(Alliance News) - Harbour Energy PLC on Thursday outlined new mid-term targets after a "transformational" 2024 that saw the firm buy assets from Wintershall Dea.
The London-based oil and gas company completed the USD11.2 billion deal in September and results announced on Thursday included a four-month contribution from the acquired assets.
The acquisition included Wintershall Dea's upstream hydrocarbon assets in Norway, Germany, Denmark, Argentina, Mexico, Egypt, Libya and Algeria, as well as CO2 capture and storage licences in Europe.
Harbour Energy said pretax profit near doubled to USD1.22 billion in 2024 from USD616 million in 2023, as revenue jumped 66% to USD6.23 billion from USD3.75 billion.
Production increased to 258,000 barrels of oil equivalent per day from 186,000 a year prior, and capital expenditure rose to USD1.83 billion from USD969 million.
Net debt stood at USD4.42 billion at the end of 2024, rising from USD207 million.
For 2025 to 2027, the firm expects production to average around 450,000 barrels of oil equivalent per day and sees material free cash flow generation from this of USD2 billion to USD4 billion.
It plans to cut capital expenditure by 25% to less than USD2.0 billion in 2026 and 2027 and reduce debt by USD500 million to USD1.0 billion.
On capital returns, Harbour Energy pledges a "competitive" annual dividend of USD455 million and sees the potential for "material" additional shareholder returns via share buybacks.
In response to the results, shares in Harbour Energy fell 10% to 191.90 pence each in London on Thursday. They are down 30% over the past 12 months.
Chief Executive Linda Cook said: "Harbour's acquisition of Wintershall Dea's portfolio in 2024 transformed us into a global company with a resilient, diverse portfolio. We have a solid base of existing production plus a set of attractive strategic investment options.

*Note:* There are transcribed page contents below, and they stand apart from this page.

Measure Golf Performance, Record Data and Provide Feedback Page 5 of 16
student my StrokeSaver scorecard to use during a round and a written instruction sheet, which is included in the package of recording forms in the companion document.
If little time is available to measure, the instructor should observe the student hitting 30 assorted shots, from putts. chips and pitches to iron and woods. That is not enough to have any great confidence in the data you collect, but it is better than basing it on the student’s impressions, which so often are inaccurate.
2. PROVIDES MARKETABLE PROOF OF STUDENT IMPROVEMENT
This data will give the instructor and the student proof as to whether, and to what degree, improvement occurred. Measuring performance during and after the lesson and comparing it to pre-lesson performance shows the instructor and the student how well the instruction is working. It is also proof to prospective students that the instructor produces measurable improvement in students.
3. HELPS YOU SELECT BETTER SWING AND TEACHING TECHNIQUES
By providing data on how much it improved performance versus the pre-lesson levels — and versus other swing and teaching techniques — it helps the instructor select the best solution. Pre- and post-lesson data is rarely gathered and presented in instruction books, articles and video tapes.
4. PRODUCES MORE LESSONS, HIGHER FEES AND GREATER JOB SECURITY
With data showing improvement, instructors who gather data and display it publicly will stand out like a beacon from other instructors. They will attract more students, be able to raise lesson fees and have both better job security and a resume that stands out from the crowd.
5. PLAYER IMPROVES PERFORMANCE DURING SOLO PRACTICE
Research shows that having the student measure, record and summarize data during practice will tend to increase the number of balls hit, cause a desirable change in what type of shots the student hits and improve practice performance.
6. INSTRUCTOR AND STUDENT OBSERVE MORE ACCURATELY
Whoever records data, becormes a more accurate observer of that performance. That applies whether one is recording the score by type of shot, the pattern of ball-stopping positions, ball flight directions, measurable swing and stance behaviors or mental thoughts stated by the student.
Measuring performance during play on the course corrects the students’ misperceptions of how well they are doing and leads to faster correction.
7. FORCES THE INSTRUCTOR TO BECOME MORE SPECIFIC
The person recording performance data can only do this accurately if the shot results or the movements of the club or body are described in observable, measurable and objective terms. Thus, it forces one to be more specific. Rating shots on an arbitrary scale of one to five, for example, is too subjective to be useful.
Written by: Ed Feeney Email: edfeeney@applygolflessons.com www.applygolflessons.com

These, coupled with our consistent strategy, experienced team and disciplined capital management, will drive strong performance, material free cashflow and sustainable shareholder returns through 2027 and beyond."
Cook added that "value-driven M&A will remain key to our strategy, alongside investments in our existing resource base and selective divestments, as we continually high-grade our portfolio."

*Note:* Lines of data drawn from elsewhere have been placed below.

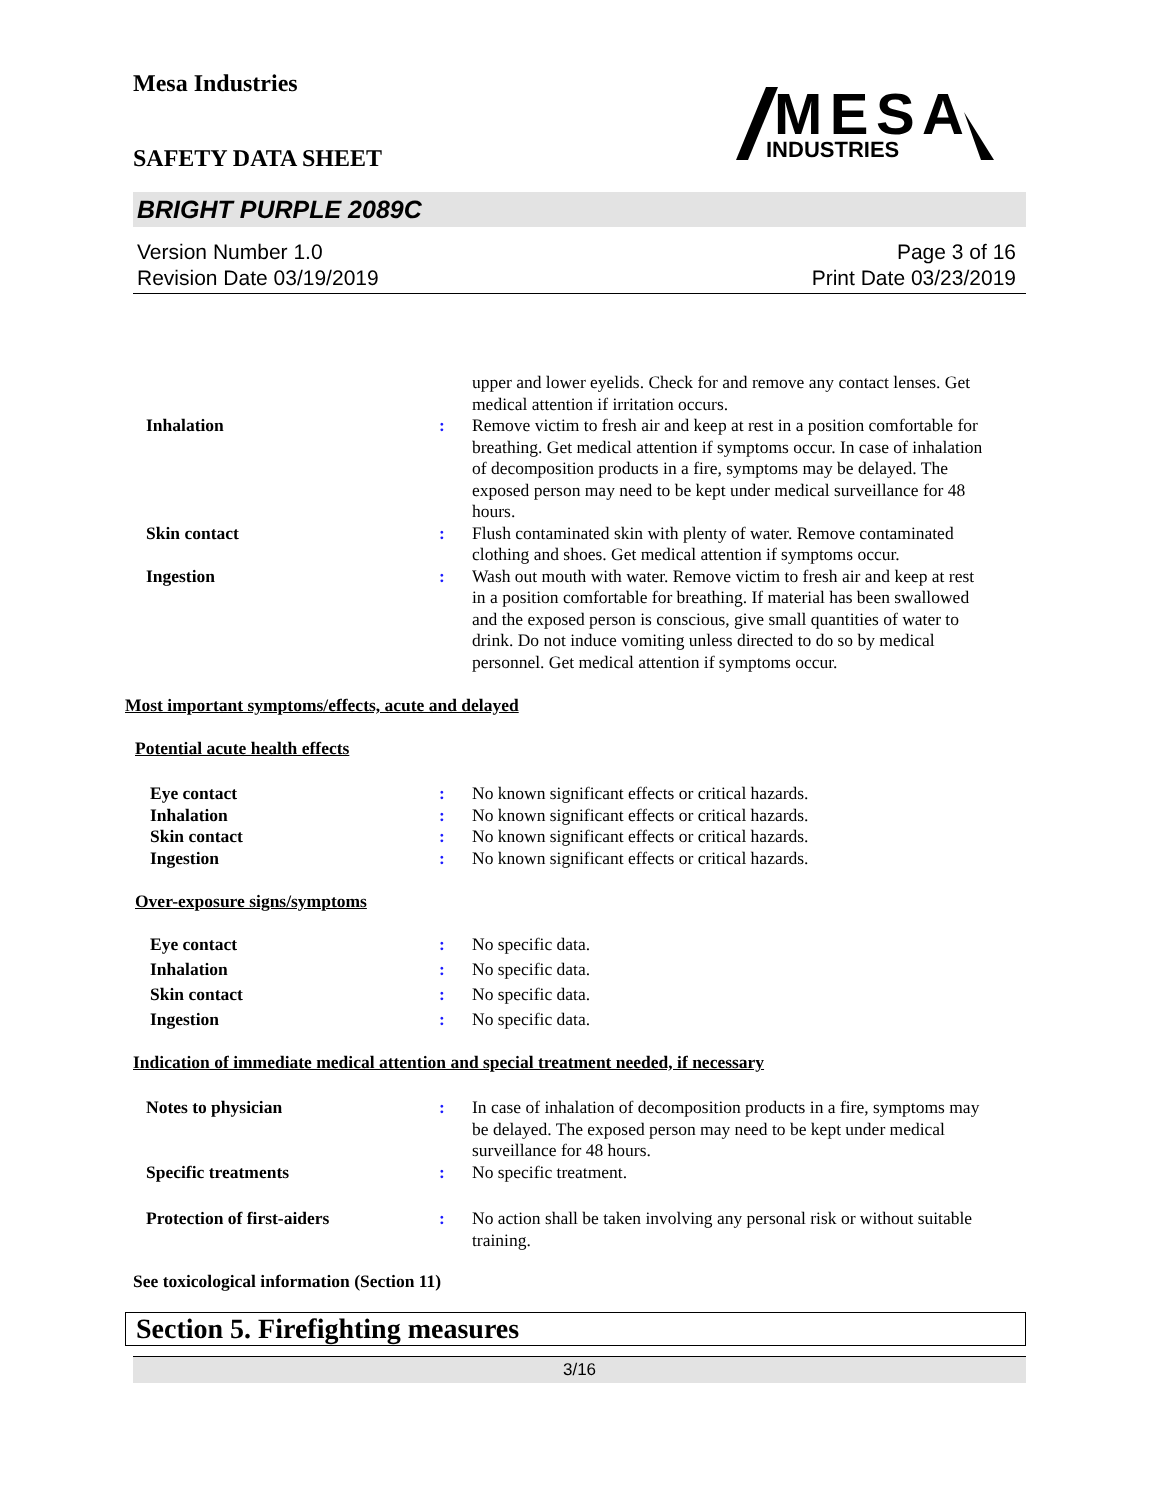Mesa Industries
MESA
INDUSTRIES
SAFETY DATA SHEET
BRIGHT PURPLE 2089C
Version Number 1.0
Revision Date 03/19/2019
Page 3 of 16
Print Date 03/23/2019
upper and lower eyelids. Check for and remove any contact lenses. Get medical attention if irritation occurs.
Inhalation : Remove victim to fresh air and keep at rest in a position comfortable for breathing. Get medical attention if symptoms occur. In case of inhalation of decomposition products in a fire, symptoms may be delayed. The exposed person may need to be kept under medical surveillance for 48 hours.
Skin contact : Flush contaminated skin with plenty of water. Remove contaminated clothing and shoes. Get medical attention if symptoms occur.
Ingestion : Wash out mouth with water. Remove victim to fresh air and keep at rest in a position comfortable for breathing. If material has been swallowed and the exposed person is conscious, give small quantities of water to drink. Do not induce vomiting unless directed to do so by medical personnel. Get medical attention if symptoms occur.
Most important symptoms/effects, acute and delayed
Potential acute health effects
Eye contact : No known significant effects or critical hazards.
Inhalation : No known significant effects or critical hazards.
Skin contact : No known significant effects or critical hazards.
Ingestion : No known significant effects or critical hazards.
Over-exposure signs/symptoms
Eye contact : No specific data.
Inhalation : No specific data.
Skin contact : No specific data.
Ingestion : No specific data.
Indication of immediate medical attention and special treatment needed, if necessary
Notes to physician : In case of inhalation of decomposition products in a fire, symptoms may be delayed. The exposed person may need to be kept under medical surveillance for 48 hours.
Specific treatments : No specific treatment.
Protection of first-aiders : No action shall be taken involving any personal risk or without suitable training.
See toxicological information (Section 11)
Section 5. Firefighting measures
3/16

The CEO added Harbour has made a "good" start to 2025.
In addition, Harbour said it plans to seek authority from its shareholders at its upcoming AGM to conduct an off-market buyback of shares held by BASF SE, its largest shareholder.
The final dividend was increased 1.5% to 13.19 US cents from 13.0 cents in 2023. Harbour Energy paid an interim dividend of 13 cents, up from 12 cents in 2023.